### EXERCISE DIRECTIONS
Return the line containing "Чтобы ребята смогли" together with every later line up to the end of the records, exactly and with no pictures; return nothing else.

* * * * *

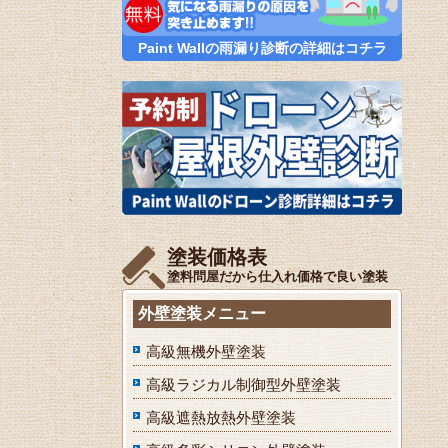
Paint Wallの雨漏り診断の詳細はコチラ
塗装価格表
塗料問屋だから仕入れ価格で良い塗装
外壁塗装メニュー
高級無機外壁塗装
高級ラジカル制御型外壁塗装
高級遮熱放熱外壁塗装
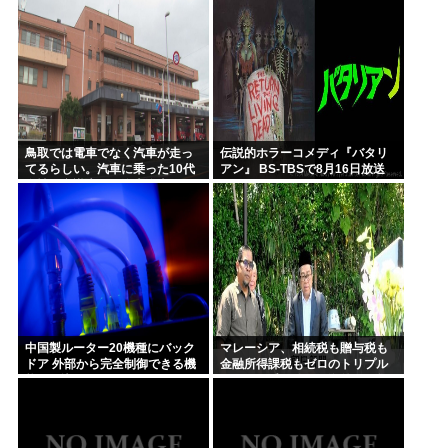
って
悪かったことがハッキリする件
ｗｗｗｗ
鳥取では電車でなく汽車が走っ
伝説的ホラーコメディ『バタリ
てるらしい。汽車に乗った10代
アン』 BS-TBSで8月16日放送
女性が意識失う。汽車汽車ぽっ
ぽぽっぽ
中国製ルーター20機種にバック
マレーシア、相続税も贈与税も
ドア 外部から完全制御できる機
金融所得課税もゼロのトリプル
能が仕込まれていた
ゼロで優秀な移民を海外から集
めてしまう…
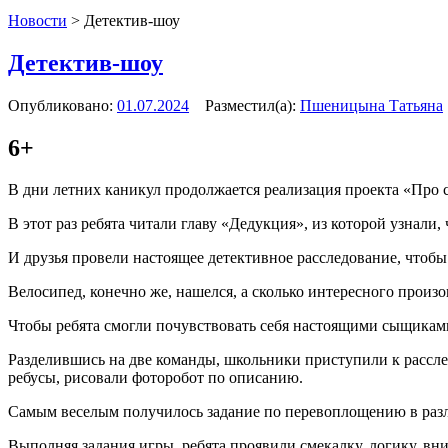
Новости
>
Детектив-шоу
Детектив-шоу
Опубликовано:
01.07.2024
Разместил(а):
Пшеницына Татьяна
6+
В дни летних каникул продолжается реализация проекта «Про с
В этот раз ребята читали главу «Дедукция», из которой узнали,
И друзья провели настоящее детективное расследование, чтобы
Велосипед, конечно же, нашелся, а сколько интересного произо
Чтобы ребята смогли почувствовать себя настоящими сыщиками
Разделившись на две команды, школьники приступили к рассле
ребусы, рисовали фоторобот по описанию.
Самым веселым получилось задание по перевоплощению в разли
Выполняя задания игры, ребята проявили смекалку, логику, вни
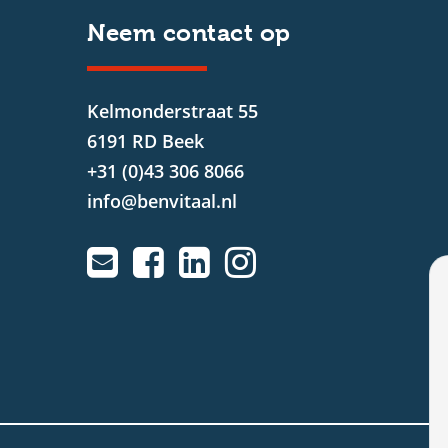
Neem contact op
Kelmonderstraat 55
6191 RD Beek
+31 (0)43 306 8066
info@benvitaal.nl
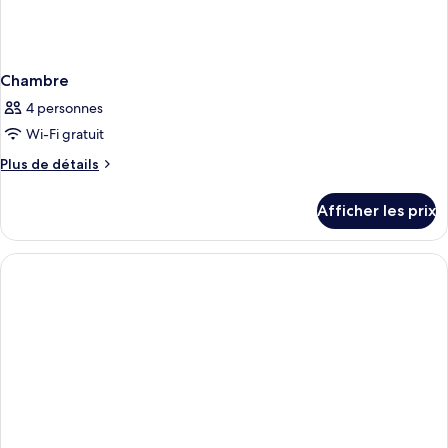
Chambre
4 personnes
Wi-Fi gratuit
Plus
Plus de détails
de
détails
Afficher les prix
pour
Chambre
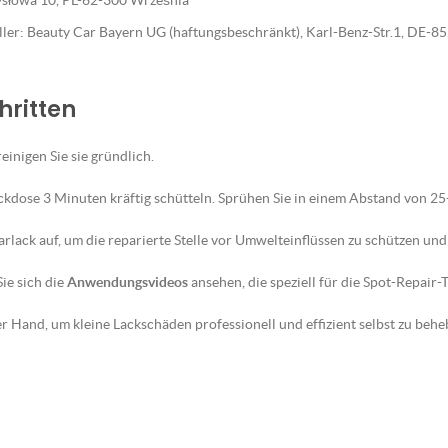
emysłowa 10, PL-62-300 Września
eller: Beauty Car Bayern UG (haftungsbeschränkt), Karl-Benz-Str.1, DE-
hritten
reinigen Sie sie gründlich.
ckdose 3 Minuten kräftig schütteln. Sprühen Sie in einem Abstand von 2
lack auf, um die reparierte Stelle vor Umwelteinflüssen zu schützen und 
ie sich die
Anwendungsvideos
ansehen, die speziell für die Spot-Repair
 Hand, um kleine Lackschäden professionell und effizient selbst zu behe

* * * * *

### SOLVED PROBLEM
Чтобы ребята смогли почувствовать себя настоящими сыщиками
Разделившись на две команды, школьники приступили к рассле
ребусы, рисовали фоторобот по описанию.
Самым веселым получилось задание по перевоплощению в разли
Выполняя задания игры, ребята проявили смекалку, логику, вни
Neem contact op
Kelmonderstraat 55
6191 RD Beek
+31 (0)43 306 8066
info@benvitaal.nl
Chambre
4 personnes
Wi-Fi gratuit
Plus
Plus de détails
de
détails
Afficher les prix
pour
Chambre
emysłowa 10, PL-62-300 Września
eller: Beauty Car Bayern UG (haftungsbeschränkt), Karl-Benz-Str.1, DE-
hritten
reinigen Sie sie gründlich.
ckdose 3 Minuten kräftig schütteln. Sprühen Sie in einem Abstand von 2
lack auf, um die reparierte Stelle vor Umwelteinflüssen zu schützen und 
ie sich die
Anwendungsvideos
ansehen, die speziell für die Spot-Repair
 Hand, um kleine Lackschäden professionell und effizient selbst zu behe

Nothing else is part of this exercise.